Его не было дома, и она спокойно выпустила Лью из переноски в большую клетку. Насыпала ему какой-то зерновой смеси и уселась в кресле напротив немного передохнуть: да, и не отличишь!
Антуан вернулся из сквера, где играл со старыми друзьями в петанк, и не сразу понял, что изменилось: гостиная была озарена, а в зелёной тяжёлой вазе красовался многоцветный букет мелких цинний. Анн возилась на кухне с ужином и появилась в гостиной, когда знакомство уже состоялось.

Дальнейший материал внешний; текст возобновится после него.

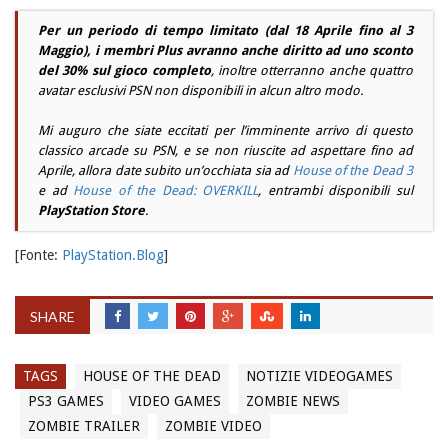
Per un periodo di tempo limitato (dal 18 Aprile fino al 3
Maggio), i membri Plus avranno anche diritto ad uno sconto
del 30% sul gioco completo
, inoltre otterranno anche quattro
avatar esclusivi PSN non disponibili in alcun altro modo.
Mi auguro che siate eccitati per l’imminente arrivo di questo
classico
arcade
su PSN, e se non riuscite ad aspettare fino ad
Aprile, allora date subito un’occhiata sia ad
House of the Dead 3
e ad
House of the Dead: OVERKILL
, entrambi disponibili sul
PlayStation Store
.
[Fonte:
PlayStation.Blog
]
SHARE
TAGS
HOUSE OF THE DEAD
NOTIZIE VIDEOGAMES
PS3 GAMES
VIDEO GAMES
ZOMBIE NEWS
ZOMBIE TRAILER
ZOMBIE VIDEO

Антуан сидел в кресле, повёрнутом вплотную к клетке, и смотрел на Лью Третьего. Лью Третий сидел в углу у пустой купалки и отворачивался от него.
– Как ты догадалась?
– Сама не знаю.
Через несколько дней Лью деловито перебирался на подставленный ему палец и словно бы жил здесь всегда.
Теперь, уходя, Анн знала, что мужу не совсем уж одиноко, пока её нет.
Операция на мозге – кроме страха, очнётся ли он после неё прежним, и если нет, то насколько значительными могут быть потери личности, но всё обошлось! – подарила им ещё почти целый год совершенно ясного общения, иногда они не могли поверить, что всё это на самом деле происходит с ними. Но еженедельные поездки на процедуры, приём зловещих лекарств, периодически потерянный взгляд Антуана или, напротив, погружённый в себя, – всё это не давало им забыть ни на день, что отсрочка, возможно, ненадолго.
Но вдруг безумная надежда озаряла какой-нибудь удачный обед с шутками и смехом, с солнцем за окном, и у него или у неё напрочь исчезали всякие сомнения, что болезнь побеждена, ушла и больше не вернётся! И до следующего тёмного луча на лице и в душе они предавались совершенно беспримесной радости, лакомясь ею, как любимым мороженым, смакуя, целуя, угощая ею друг друга. Но болезнь и ожидание развязки было похоже на маяк, который, правда, производит не свет, но тьму, погружая в неё, зачерняя, изымая из жизни всё, чего ни касался пучок этой тьмы, ширящийся её конус.
По вечерам, если он чувствовал силы для прогулки, они выходили пройтись перед сном, и присаживались на скамейку, откуда она когда-то вспорхнула от него навсегда, но мироздание и природа в виде не вовремя начавшихся месячных не дали ей уйти. Теперь, когда прошла целая жизнь вместе, они сидели здесь же и слушали шорох проезжающих автомобилей, треск мотоциклов, едва слышный трепет листвы.